Genau dieses Stück Ewigkeit ist es, was wir uns für die Tiere wünschen, die im Leben vergessen, zumindest im Sterben den Platz finden sollen, der den Meisten von ihnen zeitlebens versagt geblieben war. Denn dort, wo wir von ihnen erzählen, haben sie diesen doch noch finden können und so bleiben diese Tiere immer ein Stück weit bei uns. Wir erzählen ihre Geschichten zudem in der Hoffnung, die Herzen der Menschen weiter für die Vergessenen öffnen zu können. Dabei betrachten wir beide Seiten, die untrennbar zusammengehören. Die Geschichten unserer Tiere erzählen nicht nur vom Sterben, sondern auch und ganz besonders vom Leben. Denn könnten diese Tiere sich etwas wünschen, wir sind sicher, sie würden uns bitten, ihnen eine Stimme zu geben, die ihre Botschaft weiterträgt.

Der Wert eines Lebens hängt nicht von dessen Alter oder Unversehrtheit ab, denn jedes Leben hat (s)einen Platz verdient und jedes Leben hat ein Recht darauf, geliebt zu werden, in seiner ganzen Unvollkommenheit, aber auch in seiner ganzen Einzigartigkeit.

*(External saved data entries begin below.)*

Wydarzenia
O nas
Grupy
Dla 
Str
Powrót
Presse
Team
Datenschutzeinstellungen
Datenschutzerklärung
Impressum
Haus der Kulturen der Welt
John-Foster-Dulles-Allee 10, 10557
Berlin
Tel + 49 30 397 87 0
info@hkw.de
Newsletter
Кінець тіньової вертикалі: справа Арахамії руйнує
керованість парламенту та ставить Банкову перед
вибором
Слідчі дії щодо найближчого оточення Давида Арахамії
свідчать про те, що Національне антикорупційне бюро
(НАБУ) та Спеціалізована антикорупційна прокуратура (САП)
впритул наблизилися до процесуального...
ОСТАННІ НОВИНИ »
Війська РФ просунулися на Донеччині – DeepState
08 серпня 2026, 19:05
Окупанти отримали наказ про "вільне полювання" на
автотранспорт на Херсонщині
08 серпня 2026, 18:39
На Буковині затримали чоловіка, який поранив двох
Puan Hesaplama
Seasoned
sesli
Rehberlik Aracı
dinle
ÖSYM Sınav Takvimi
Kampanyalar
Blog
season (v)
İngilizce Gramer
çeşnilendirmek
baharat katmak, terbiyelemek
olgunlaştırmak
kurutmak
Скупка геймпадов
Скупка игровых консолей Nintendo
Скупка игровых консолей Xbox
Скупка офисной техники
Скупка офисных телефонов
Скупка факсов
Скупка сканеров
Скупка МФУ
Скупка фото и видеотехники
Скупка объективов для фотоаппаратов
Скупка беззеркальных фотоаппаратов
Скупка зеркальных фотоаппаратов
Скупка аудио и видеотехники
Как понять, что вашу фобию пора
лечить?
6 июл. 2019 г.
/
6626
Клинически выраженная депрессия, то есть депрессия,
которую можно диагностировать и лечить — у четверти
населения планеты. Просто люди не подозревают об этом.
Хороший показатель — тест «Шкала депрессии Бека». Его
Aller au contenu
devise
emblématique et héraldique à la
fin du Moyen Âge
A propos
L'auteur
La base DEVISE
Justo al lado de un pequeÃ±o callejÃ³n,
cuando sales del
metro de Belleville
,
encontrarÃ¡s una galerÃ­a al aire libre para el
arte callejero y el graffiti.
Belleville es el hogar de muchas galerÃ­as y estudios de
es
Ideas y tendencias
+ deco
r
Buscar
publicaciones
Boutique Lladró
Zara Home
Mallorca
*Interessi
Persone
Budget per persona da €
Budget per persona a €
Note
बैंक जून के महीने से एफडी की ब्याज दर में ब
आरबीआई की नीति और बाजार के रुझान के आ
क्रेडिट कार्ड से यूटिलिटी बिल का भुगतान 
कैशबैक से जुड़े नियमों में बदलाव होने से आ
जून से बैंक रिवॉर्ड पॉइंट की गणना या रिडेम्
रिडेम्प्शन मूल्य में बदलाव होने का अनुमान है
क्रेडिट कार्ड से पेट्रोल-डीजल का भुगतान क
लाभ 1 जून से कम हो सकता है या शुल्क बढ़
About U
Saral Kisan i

Kein Tier sollte sein Leben in einem Tierheim beschließen müssen.

Allen Tieren, die zu uns kamen und blieben, widmen wir diese Seite. Gab es für sie in dieser Welt auch nicht mehr diesen einen ganz besonderen Ort, waren sie dennoch nicht mehr alleine, weil sie ihren Platz in unseren Herzen fanden. Sie alle sind dort zu Hause und werden dabei immer unvergessen sein.